When you read your final line, student == 'T', so the loop repeats itself. When you try to file.readline() after you have finished reading the entire file, it returns '' because there is nothing else to read. You are then adding this to your list.
Just add a check for empty string before adding to the list:
if student:
studentAnswers.append(student)
EDIT:
An alternative you could use is to read all the lines with file.readlines() and iterate over the list.

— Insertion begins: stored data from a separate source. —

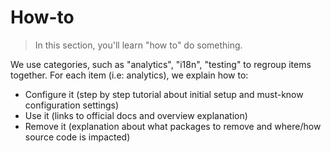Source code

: # How-to

> In this section, you'll learn "how to" do something.

We use categories, such as "analytics", "i18n", "testing" to regroup items together.
For each item (i.e: analytics), we explain how to:
- Configure it (step by step tutorial about initial setup and must-know configuration settings)
- Use it (links to official docs and overview explanation)
- Remove it (explanation about what packages to remove and where/how source code is impacted)

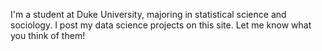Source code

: I'm a student at Duke University, majoring in statistical science and sociology. I post my data science projects on this site. Let me know what you think of them! 

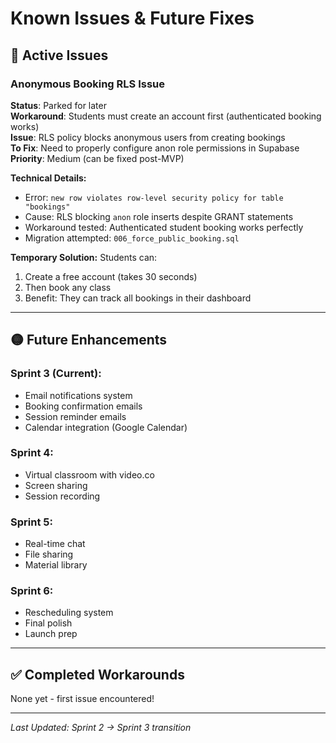 # Known Issues & Future Fixes

## 🔴 Active Issues

### Anonymous Booking RLS Issue
**Status**: Parked for later  
**Workaround**: Students must create an account first (authenticated booking works)  
**Issue**: RLS policy blocks anonymous users from creating bookings  
**To Fix**: Need to properly configure anon role permissions in Supabase  
**Priority**: Medium (can be fixed post-MVP)

**Technical Details:**
- Error: `new row violates row-level security policy for table "bookings"`
- Cause: RLS blocking `anon` role inserts despite GRANT statements
- Workaround tested: Authenticated student booking works perfectly
- Migration attempted: `006_force_public_booking.sql`

**Temporary Solution:**
Students can:
1. Create a free account (takes 30 seconds)
2. Then book any class
3. Benefit: They can track all bookings in their dashboard

---

## 🟡 Future Enhancements

### Sprint 3 (Current):
- Email notifications system
- Booking confirmation emails
- Session reminder emails
- Calendar integration (Google Calendar)

### Sprint 4:
- Virtual classroom with video.co
- Screen sharing
- Session recording

### Sprint 5:
- Real-time chat
- File sharing
- Material library

### Sprint 6:
- Rescheduling system
- Final polish
- Launch prep

---

## ✅ Completed Workarounds

None yet - first issue encountered!

---

*Last Updated: Sprint 2 → Sprint 3 transition*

This will not run the loop an extra time:
for student in file.readlines():
studentAnswers.append(student.rstrip('\n')
You can even use list comprehension this way:
studentAnswers = [student.rstrip('\n') for student in file.readlines()]
Note, however, that if the file does have an empty line these last two methods will need checks to prevent them from adding an empty entry to the list.